# Zombies



## cindyt7 (Aug 7, 2007)

Well, I'm finally getting some stuff finished around here. Here are some of my zombies:









































http://i228.photobucket.com/albums/ee229/cindyt7/PICT3723-1.jpg

My cute little helper working on my cemetery fence.
http://i228.photobucket.com/albums/ee229/cindyt7/PICT3720-1.jpg


----------



## AzKittie74 (Aug 10, 2007)

Those are great Cindy! is that great stuff coming from the mouth and neck?
love the mohawks ;O)


----------



## Sickie Ickie (Jun 20, 2006)

I bet the kids love those!


----------



## Devils Chariot (May 23, 2007)

Those are awesome and hilarious!


----------



## Lilly (Jun 13, 2006)

nice zombies ..


----------



## Ghostess (Aug 21, 2005)

I LOVE these!!! They're just great!


----------



## Lagrousome (Apr 12, 2007)

Nice job! The little helper is a cutie!


----------



## cindyt7 (Aug 7, 2007)

AzKittie74 said:


> Those are great Cindy! is that great stuff coming from the mouth and neck?
> love the mohawks ;O)


Yes, the one with the most great stuff running down his neck, no mohawk, is holding his heart that is still beating while it's coming out of his chest. I'll get a movie of it soon and post it. The heart was also made out of great stuff.

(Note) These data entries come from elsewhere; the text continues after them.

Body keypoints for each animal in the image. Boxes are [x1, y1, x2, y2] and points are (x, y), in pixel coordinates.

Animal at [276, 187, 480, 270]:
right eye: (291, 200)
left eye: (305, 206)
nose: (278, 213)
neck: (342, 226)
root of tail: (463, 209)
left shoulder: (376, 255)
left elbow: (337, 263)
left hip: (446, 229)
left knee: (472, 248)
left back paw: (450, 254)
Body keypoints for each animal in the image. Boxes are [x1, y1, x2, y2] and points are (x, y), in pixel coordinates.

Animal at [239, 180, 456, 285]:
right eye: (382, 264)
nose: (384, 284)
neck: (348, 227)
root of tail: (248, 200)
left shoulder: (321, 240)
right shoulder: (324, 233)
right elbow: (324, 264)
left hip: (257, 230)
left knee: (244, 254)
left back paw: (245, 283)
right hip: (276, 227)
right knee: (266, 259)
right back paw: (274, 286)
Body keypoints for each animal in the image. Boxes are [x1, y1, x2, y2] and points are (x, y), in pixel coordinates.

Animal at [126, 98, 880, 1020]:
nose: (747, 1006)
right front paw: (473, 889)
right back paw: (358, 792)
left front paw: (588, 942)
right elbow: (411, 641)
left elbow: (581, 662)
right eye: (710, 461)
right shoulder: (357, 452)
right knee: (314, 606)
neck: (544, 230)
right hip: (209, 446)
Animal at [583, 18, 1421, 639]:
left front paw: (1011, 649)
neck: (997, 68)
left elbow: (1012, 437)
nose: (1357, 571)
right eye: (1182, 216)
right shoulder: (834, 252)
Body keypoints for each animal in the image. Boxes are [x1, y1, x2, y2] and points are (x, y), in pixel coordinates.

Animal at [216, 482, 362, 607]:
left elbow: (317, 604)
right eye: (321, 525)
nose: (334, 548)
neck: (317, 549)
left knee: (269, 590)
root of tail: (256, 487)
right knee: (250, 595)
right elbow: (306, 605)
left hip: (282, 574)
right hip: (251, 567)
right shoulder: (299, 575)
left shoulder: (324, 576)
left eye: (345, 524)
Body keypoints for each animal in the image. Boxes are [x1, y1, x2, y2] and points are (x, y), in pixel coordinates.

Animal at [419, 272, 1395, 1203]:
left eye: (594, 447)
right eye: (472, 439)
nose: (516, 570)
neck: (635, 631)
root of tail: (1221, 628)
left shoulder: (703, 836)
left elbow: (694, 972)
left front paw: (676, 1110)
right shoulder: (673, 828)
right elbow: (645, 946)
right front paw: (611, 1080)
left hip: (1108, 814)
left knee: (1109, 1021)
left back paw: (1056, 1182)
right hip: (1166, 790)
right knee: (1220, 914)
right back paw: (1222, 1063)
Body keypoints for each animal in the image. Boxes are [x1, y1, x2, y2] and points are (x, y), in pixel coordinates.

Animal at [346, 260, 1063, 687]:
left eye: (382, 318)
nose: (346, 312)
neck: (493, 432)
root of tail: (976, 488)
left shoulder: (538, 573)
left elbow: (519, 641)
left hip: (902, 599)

Wish it wasn't over 80 degrees out here still! My allergies have put me very behind!


----------



## slimy (Jul 12, 2006)

I love this.


----------



## beelce (Jul 21, 2007)

FUN fun funny Cindy...I do like them!


----------



## edwood saucer (Aug 21, 2006)

great zombies - my sense of humor... excellent!


----------



## cqedens137 (Sep 27, 2007)

those guys look great. nice job!


----------



## Revenant (Mar 17, 2007)

I love it... it's funny and gross at the same time... fun fun!

And good to see that your wee assistant is following proper safety procedures when working with power tools. Start them off right with good habits.


----------



## Gloomy_Gus (Jul 11, 2006)

Revenant said:


> I love it... it's funny and gross at the same time... fun fun!
> 
> And good to see that your wee assistant is following proper safety procedures when working with power tools. Start them off right with good habits.


My thoughts exactly. Is there a soundtrack that goes with them like Z's poker playing skellies?


----------



## Merlin (The Quiet One) (Feb 23, 2006)

Those look great.


----------



## Bodybagging (May 8, 2006)

Got to love the expression adding a set of bulging eyes give these guys... GREAT JOB!


----------



## Frighteners Entertainment (Jan 24, 2006)

Wonderful pieces, love'em!!


----------



## Hellspawn (Oct 13, 2006)

I think they are awesome, I cant say enough how good they look... awesome awesome awesome work.


----------